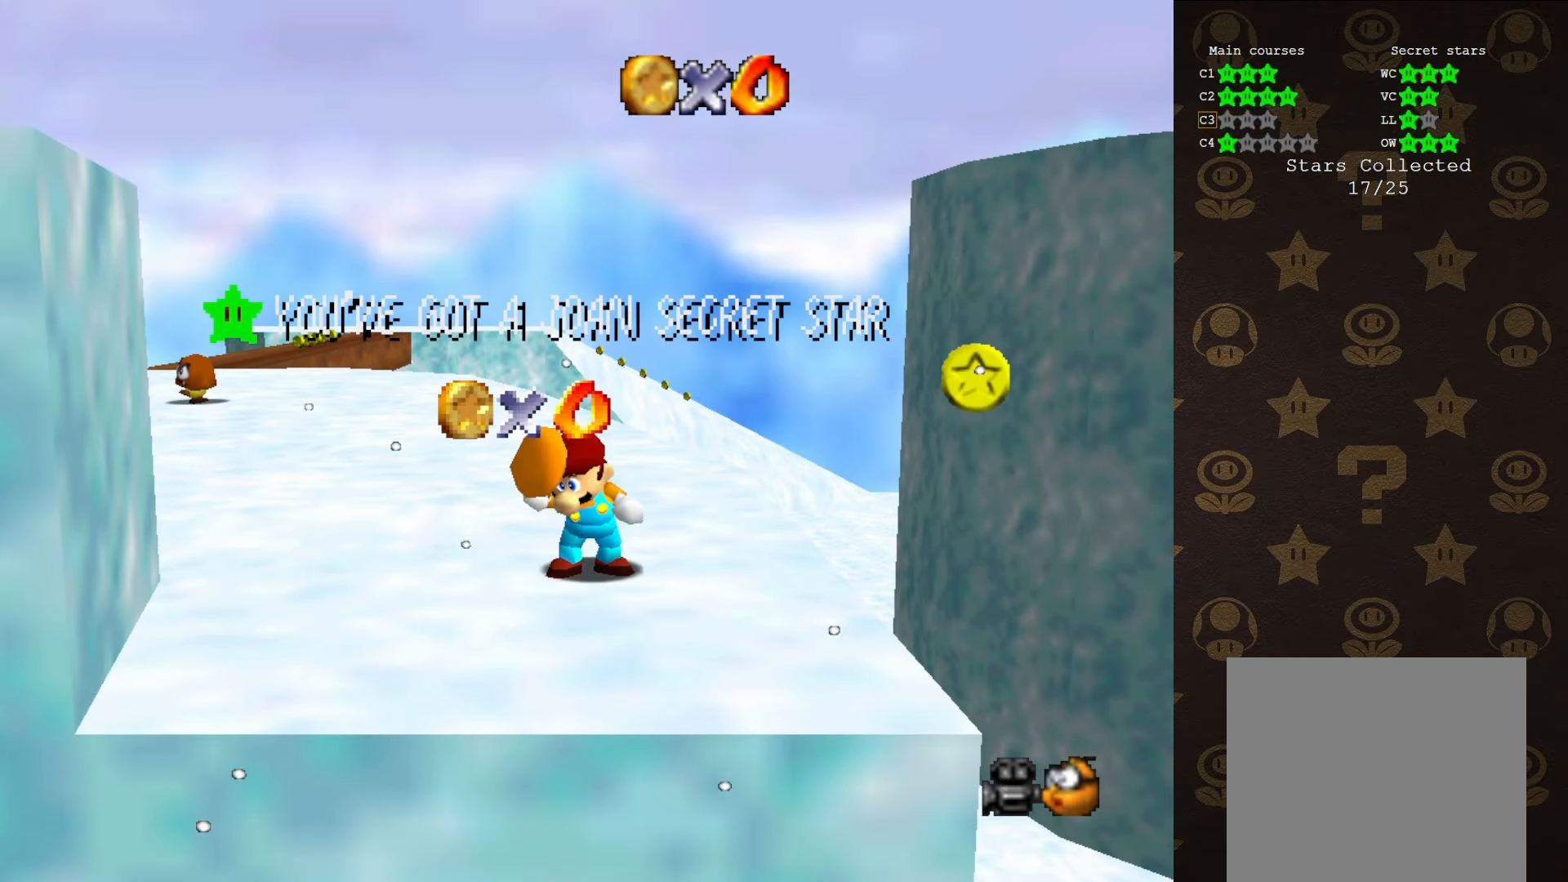
{"buttons": [], "left_stick": "center", "events": []}
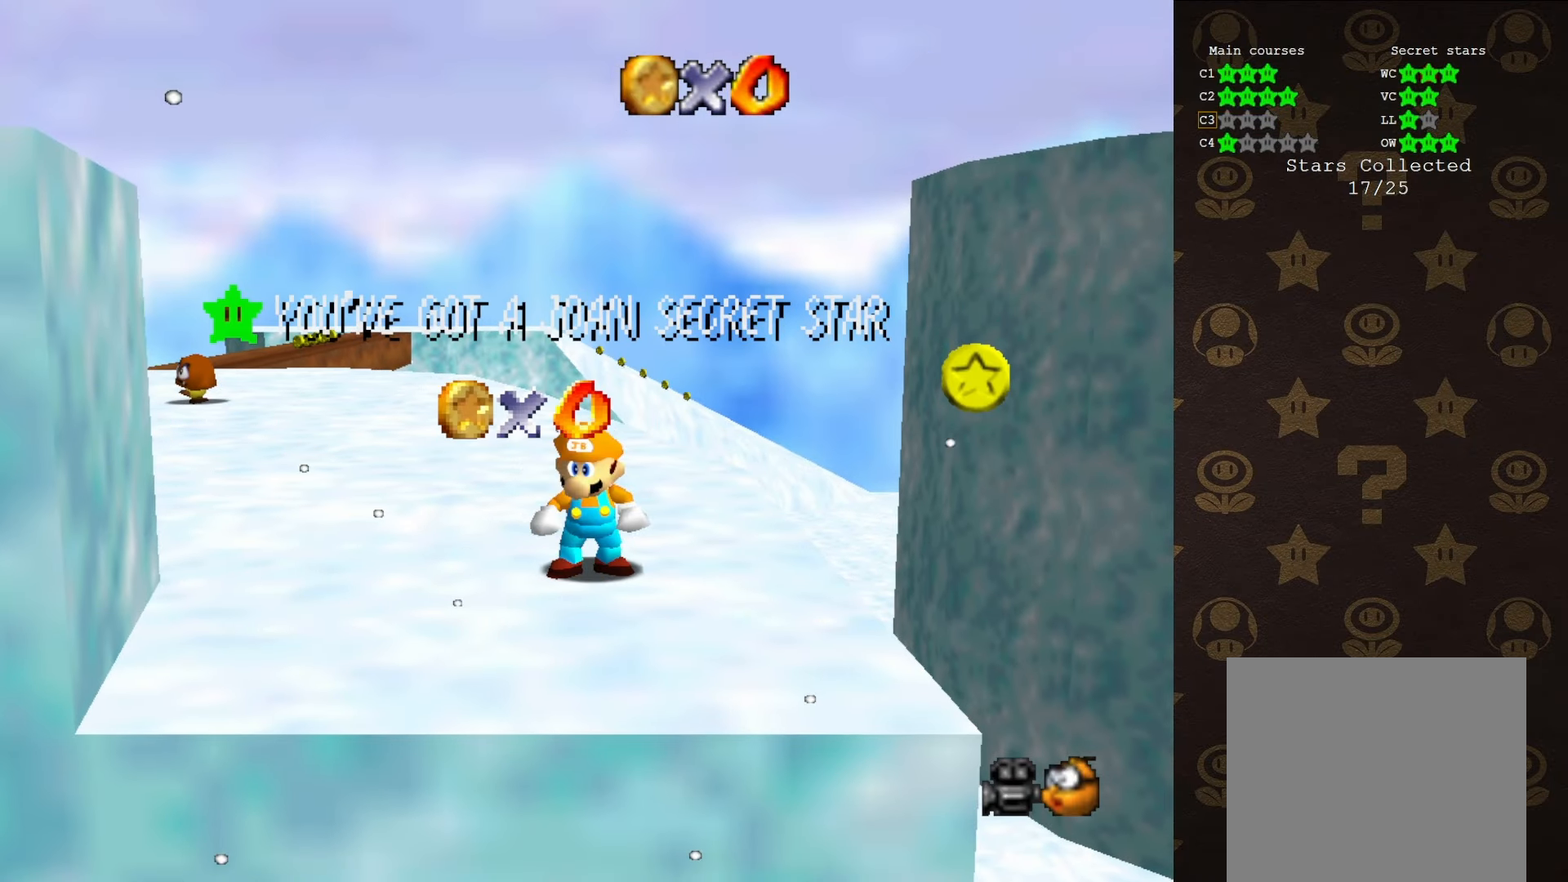
{"buttons": [], "left_stick": "center", "events": []}
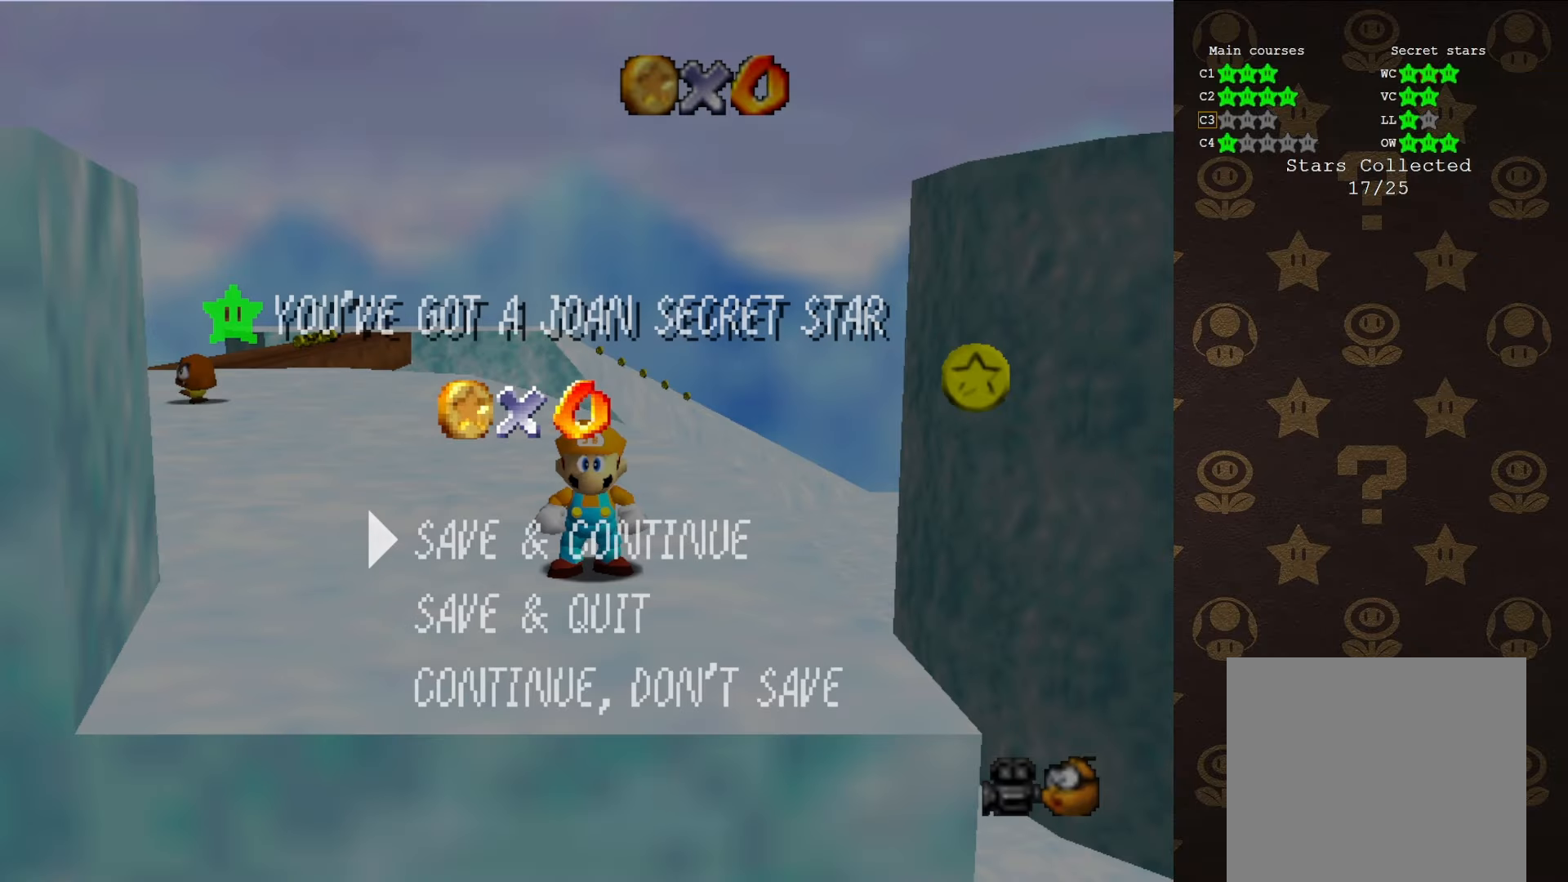
{"buttons": ["A"], "left_stick": "center", "events": [[200, "A", "down"]]}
################
• [EXERCISE PROMPT]
The response consists of the data above printed line for line, with no pictures.

• [SOLUTION TO THIS PROBLEM]
{"buttons": [], "left_stick": "center", "events": []}
{"buttons": [], "left_stick": "center", "events": []}
{"buttons": ["A"], "left_stick": "center", "events": [[200, "A", "down"]]}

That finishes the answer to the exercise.